=== Work order ===
After locating the line containing "被审查的这段代码是否属于之前", transcribe that line and all following lines exactly, stopping only at the end of the records.

=== Input for this task ===

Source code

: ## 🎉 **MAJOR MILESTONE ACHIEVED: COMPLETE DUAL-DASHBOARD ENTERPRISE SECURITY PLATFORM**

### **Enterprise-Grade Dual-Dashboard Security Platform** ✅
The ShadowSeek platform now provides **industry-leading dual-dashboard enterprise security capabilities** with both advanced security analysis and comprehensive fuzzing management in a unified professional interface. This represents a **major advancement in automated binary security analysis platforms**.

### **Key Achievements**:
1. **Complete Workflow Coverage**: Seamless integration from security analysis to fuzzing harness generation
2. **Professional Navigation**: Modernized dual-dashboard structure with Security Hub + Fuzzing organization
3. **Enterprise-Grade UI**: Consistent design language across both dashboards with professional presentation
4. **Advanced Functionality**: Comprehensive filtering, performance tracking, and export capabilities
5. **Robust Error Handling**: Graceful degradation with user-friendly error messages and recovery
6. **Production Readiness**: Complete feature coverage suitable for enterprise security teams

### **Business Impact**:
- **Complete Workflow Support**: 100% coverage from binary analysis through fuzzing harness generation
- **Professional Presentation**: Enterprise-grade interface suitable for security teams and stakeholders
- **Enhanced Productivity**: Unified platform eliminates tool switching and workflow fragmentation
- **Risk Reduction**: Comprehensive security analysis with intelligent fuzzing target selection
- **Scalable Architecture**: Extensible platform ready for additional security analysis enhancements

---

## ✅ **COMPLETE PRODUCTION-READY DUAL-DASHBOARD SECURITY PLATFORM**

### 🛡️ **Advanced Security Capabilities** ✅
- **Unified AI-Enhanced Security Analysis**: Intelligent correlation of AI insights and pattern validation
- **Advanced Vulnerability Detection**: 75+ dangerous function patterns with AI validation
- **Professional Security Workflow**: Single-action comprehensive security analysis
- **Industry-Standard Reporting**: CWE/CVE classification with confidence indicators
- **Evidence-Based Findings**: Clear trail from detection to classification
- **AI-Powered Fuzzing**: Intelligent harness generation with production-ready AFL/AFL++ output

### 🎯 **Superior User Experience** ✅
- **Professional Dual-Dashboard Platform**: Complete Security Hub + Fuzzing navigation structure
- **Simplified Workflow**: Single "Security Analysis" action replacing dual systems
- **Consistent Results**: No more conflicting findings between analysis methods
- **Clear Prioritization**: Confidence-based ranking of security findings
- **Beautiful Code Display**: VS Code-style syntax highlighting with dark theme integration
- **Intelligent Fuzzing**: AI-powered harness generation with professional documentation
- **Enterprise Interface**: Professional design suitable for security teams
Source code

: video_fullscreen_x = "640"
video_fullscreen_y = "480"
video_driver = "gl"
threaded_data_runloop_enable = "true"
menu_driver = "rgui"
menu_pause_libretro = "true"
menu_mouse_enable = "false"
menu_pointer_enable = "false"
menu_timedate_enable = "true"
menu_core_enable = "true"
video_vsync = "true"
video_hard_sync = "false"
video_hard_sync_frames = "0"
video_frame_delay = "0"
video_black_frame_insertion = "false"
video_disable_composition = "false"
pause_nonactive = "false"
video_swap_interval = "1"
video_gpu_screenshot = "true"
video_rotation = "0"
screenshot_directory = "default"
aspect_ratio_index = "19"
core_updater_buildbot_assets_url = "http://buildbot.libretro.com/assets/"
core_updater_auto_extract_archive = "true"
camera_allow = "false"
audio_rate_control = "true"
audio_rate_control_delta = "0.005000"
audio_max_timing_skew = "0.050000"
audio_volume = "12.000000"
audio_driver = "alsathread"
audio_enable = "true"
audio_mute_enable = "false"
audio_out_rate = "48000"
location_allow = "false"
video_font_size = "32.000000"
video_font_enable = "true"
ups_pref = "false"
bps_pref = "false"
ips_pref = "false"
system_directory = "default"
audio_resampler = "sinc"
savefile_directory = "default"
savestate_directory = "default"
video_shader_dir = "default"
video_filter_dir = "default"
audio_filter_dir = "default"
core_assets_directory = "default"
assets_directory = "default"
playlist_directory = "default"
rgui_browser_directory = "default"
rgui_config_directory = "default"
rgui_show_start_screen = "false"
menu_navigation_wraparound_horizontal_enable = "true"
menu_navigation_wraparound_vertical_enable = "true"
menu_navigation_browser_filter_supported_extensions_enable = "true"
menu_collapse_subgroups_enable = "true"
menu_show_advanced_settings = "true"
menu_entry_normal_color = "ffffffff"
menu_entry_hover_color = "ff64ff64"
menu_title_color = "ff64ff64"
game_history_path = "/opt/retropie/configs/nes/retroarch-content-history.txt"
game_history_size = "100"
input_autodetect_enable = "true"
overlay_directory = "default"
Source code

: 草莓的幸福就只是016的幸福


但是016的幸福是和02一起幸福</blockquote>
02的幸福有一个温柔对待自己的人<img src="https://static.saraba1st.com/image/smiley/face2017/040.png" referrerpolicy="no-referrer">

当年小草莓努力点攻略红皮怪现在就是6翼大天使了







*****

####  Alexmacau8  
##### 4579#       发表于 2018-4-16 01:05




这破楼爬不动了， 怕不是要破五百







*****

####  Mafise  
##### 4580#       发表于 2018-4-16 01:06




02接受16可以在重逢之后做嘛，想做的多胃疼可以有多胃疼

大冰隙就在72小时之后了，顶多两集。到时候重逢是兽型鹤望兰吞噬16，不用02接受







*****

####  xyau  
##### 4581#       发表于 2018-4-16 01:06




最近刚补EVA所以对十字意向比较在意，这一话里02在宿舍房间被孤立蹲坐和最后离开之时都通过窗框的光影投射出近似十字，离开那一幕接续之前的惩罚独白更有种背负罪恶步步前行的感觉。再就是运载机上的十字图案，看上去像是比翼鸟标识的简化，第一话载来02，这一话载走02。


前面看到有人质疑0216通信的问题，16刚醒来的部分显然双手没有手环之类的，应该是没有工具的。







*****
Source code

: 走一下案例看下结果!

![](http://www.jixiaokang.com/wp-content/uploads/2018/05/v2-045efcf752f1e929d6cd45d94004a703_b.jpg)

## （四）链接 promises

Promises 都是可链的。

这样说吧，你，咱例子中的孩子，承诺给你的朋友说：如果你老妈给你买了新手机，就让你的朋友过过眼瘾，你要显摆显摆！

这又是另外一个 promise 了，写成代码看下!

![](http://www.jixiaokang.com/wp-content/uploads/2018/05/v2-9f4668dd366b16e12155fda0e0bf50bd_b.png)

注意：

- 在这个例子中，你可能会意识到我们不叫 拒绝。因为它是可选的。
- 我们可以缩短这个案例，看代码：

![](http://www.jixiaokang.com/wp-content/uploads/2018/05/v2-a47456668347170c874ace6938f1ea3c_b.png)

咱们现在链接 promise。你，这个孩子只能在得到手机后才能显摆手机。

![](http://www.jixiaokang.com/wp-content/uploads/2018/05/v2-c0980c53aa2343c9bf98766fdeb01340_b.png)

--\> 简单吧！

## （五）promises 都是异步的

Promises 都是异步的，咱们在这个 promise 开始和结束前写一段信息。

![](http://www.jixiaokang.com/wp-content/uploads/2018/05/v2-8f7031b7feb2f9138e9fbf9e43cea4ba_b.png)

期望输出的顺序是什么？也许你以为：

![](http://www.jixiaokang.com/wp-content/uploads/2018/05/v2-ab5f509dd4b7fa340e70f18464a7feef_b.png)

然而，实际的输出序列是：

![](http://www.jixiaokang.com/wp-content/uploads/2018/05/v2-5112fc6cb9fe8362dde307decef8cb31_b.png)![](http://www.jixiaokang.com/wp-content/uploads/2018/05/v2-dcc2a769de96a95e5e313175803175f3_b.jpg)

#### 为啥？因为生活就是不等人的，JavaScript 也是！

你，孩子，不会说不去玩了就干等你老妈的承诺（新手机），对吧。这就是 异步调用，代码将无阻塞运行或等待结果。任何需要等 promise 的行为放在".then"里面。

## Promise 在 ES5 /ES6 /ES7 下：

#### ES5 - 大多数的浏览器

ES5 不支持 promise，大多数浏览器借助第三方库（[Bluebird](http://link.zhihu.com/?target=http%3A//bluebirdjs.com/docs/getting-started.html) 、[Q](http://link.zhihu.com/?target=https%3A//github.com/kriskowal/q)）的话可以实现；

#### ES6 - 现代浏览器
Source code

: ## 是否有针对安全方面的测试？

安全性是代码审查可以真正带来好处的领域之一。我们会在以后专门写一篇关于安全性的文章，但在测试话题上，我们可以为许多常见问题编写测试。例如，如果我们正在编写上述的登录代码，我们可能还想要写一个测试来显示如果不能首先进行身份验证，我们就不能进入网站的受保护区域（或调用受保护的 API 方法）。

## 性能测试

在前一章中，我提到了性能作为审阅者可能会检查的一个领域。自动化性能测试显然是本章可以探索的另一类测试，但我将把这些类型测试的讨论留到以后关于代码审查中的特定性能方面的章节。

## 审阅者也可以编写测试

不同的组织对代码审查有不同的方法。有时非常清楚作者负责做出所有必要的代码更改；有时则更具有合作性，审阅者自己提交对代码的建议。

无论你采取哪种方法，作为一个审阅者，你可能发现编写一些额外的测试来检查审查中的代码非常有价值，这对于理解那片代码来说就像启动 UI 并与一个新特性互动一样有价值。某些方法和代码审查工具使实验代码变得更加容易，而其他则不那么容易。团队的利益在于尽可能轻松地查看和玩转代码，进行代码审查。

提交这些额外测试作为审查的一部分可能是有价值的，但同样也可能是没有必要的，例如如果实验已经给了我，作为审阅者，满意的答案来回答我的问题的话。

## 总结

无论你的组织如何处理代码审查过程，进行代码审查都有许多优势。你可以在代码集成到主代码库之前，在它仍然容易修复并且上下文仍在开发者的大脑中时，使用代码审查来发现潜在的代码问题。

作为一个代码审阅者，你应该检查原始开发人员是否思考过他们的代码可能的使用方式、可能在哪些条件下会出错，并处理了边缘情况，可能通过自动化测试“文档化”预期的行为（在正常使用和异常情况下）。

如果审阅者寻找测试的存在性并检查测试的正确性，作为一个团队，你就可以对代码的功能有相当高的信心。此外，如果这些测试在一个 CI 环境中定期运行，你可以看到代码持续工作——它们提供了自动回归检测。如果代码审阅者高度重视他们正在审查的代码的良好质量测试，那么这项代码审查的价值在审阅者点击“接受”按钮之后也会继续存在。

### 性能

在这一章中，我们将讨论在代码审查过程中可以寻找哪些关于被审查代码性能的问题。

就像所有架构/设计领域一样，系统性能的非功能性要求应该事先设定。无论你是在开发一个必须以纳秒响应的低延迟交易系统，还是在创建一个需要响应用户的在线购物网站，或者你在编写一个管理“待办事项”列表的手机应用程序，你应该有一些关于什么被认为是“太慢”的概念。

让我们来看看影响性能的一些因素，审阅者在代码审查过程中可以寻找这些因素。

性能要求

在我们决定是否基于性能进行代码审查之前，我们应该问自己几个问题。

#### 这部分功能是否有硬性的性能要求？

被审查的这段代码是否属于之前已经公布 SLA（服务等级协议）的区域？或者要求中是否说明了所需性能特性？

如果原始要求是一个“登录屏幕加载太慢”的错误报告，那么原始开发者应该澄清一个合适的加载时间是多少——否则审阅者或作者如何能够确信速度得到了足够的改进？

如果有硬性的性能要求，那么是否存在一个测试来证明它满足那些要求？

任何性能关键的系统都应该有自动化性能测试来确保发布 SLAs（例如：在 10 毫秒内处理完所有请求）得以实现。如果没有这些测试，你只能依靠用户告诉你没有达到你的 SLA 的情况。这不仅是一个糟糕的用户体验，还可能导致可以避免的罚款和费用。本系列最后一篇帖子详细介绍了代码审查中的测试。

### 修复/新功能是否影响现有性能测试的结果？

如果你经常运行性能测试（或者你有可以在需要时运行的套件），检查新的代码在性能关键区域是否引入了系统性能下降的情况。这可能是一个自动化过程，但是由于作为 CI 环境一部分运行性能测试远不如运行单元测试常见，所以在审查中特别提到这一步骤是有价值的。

=== Result for this task ===
被审查的这段代码是否属于之前已经公布 SLA（服务等级协议）的区域？或者要求中是否说明了所需性能特性？

如果原始要求是一个“登录屏幕加载太慢”的错误报告，那么原始开发者应该澄清一个合适的加载时间是多少——否则审阅者或作者如何能够确信速度得到了足够的改进？

如果有硬性的性能要求，那么是否存在一个测试来证明它满足那些要求？

任何性能关键的系统都应该有自动化性能测试来确保发布 SLAs（例如：在 10 毫秒内处理完所有请求）得以实现。如果没有这些测试，你只能依靠用户告诉你没有达到你的 SLA 的情况。这不仅是一个糟糕的用户体验，还可能导致可以避免的罚款和费用。本系列最后一篇帖子详细介绍了代码审查中的测试。

### 修复/新功能是否影响现有性能测试的结果？

如果你经常运行性能测试（或者你有可以在需要时运行的套件），检查新的代码在性能关键区域是否引入了系统性能下降的情况。这可能是一个自动化过程，但是由于作为 CI 环境一部分运行性能测试远不如运行单元测试常见，所以在审查中特别提到这一步骤是有价值的。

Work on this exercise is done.